Here is a test bench:

#include <iostream>
#include <sstream>
#include <iomanip>

int main () {

  int i;
  std::stringstream ss;

  // This is the smallest number
  // That can be stored in 32 bits -1*2^(31)
  ss << "80000000";

  ss >> std::hex >> i;

  std::cout << std::hex << i << std::endl;

}

Output:

7fffffff

Solution

  • Setting std::hex tells the stream to read integer tokens as though using std::scanf with the %X formatter. %X reads into an unsigned integer, and the resulting value would overflow an int even through the bit pattern fits.
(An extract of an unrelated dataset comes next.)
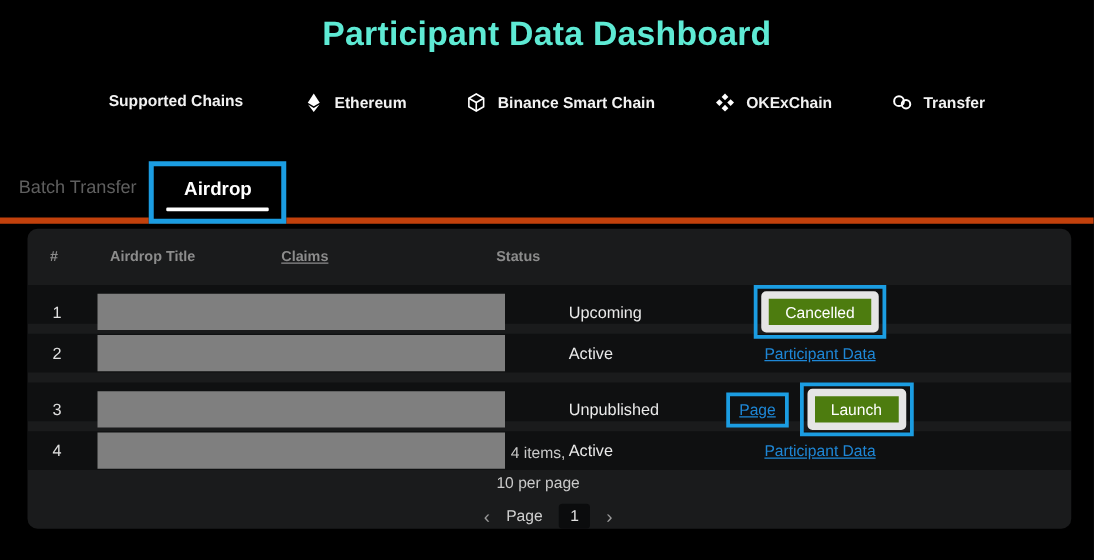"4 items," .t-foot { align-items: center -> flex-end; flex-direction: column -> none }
Because of the overflow, the read fails, and the contents of i cannot be trusted to hold the expected value. Side note: i will be set to 0 if compiling to C++11 or more recent or unchanged from its current unspecified value before c++11.
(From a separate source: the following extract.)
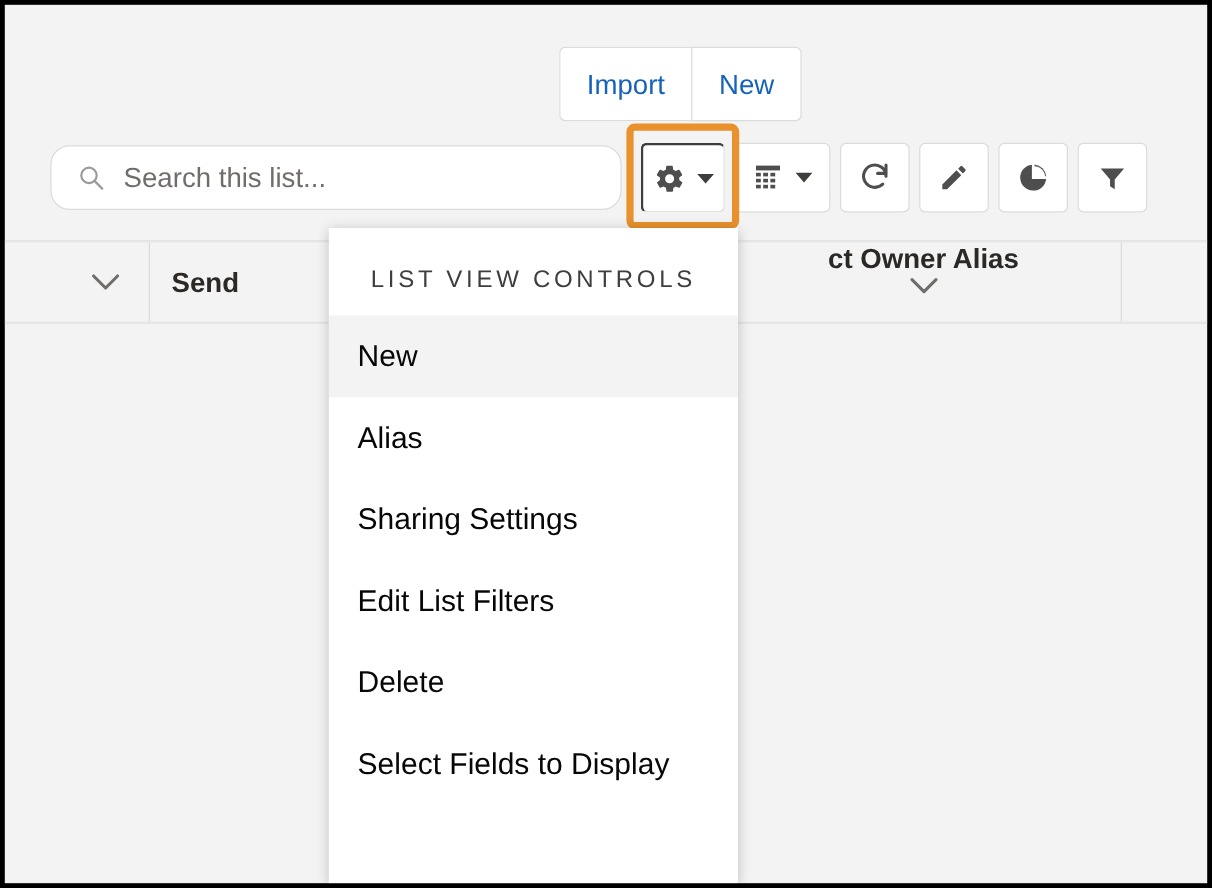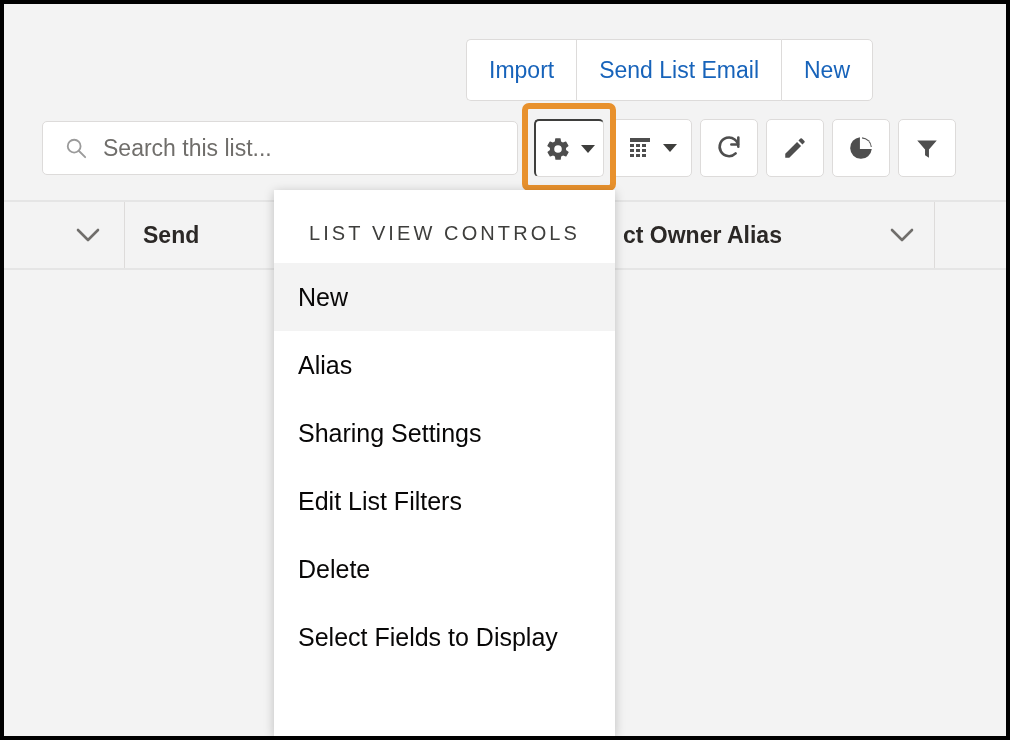"Send List Email" div.action-btn { html: <div>Send List Email</div> -> none }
    Note that if we check the stream state after the read, something you should ALWAYS do, we can see that the read failed:

    #include <iostream>
    #include <sstream>
    #include <iomanip>
    #include <cstdint> // added for fixed width integers.
    int main () {
    
      int32_t i; //ensure 32 bit int
      std::stringstream ss;
    
      // This is the smallest number
      // That can be stored in 32 bits -1*2^(31)
      ss << "80000000";
    
      if (ss >> std::hex >> i)
      {
          std::cout << std::hex << i << std::endl;
      }
      else
      {
          std::cout << "FAIL! " <<  std::endl; //will execute this
      }
    }
    

    The solution is, as the asker surmised in the comments to read into an unsigned int (uint32_t to avoid further surprises if int is not 32 bits). The following is the zero-surprises version of the code using memcpy to transfer the exact bit pattern read into i.

    #include <iostream>
    #include <sstream>
    #include <iomanip>
    #include <cstdint> // added for fixed width integers.
    #include <cstring> //for memcpy
    int main () {
    
      int32_t i; //ensure 32 bit int
      std::stringstream ss;
    
      // This is the smallest number
      // That can be stored in 32 bits -1*2^(31)
      ss << "80000000";
    
      uint32_t temp;
      if (ss >> std::hex >> temp)
      {
          memcpy(&i, &temp, sizeof(i));// probably compiles down to cast
          std::cout << std::hex << i << std::endl;
      }
      else
      {
        std::cout << "FAIL! " <<  std::endl; 
      }
    }
    

    That said, diving into old-school C-style coding for a moment

      if (ss >> std::hex >> *reinterpret_cast<uint32_t*>(&i))
      {
        std::cout << std::hex << i << std::endl;
      }
      else
      {
        std::cout << "FAIL! " <<  std::endl; 
      }
    

    violates the strict aliasing rule, but I'd be stunned to see it fail once 32 bit int is forced with int32_t i;. This might even be legal in more recent C++ Standards as being "Type Similar", but I'm still wrapping my head around that.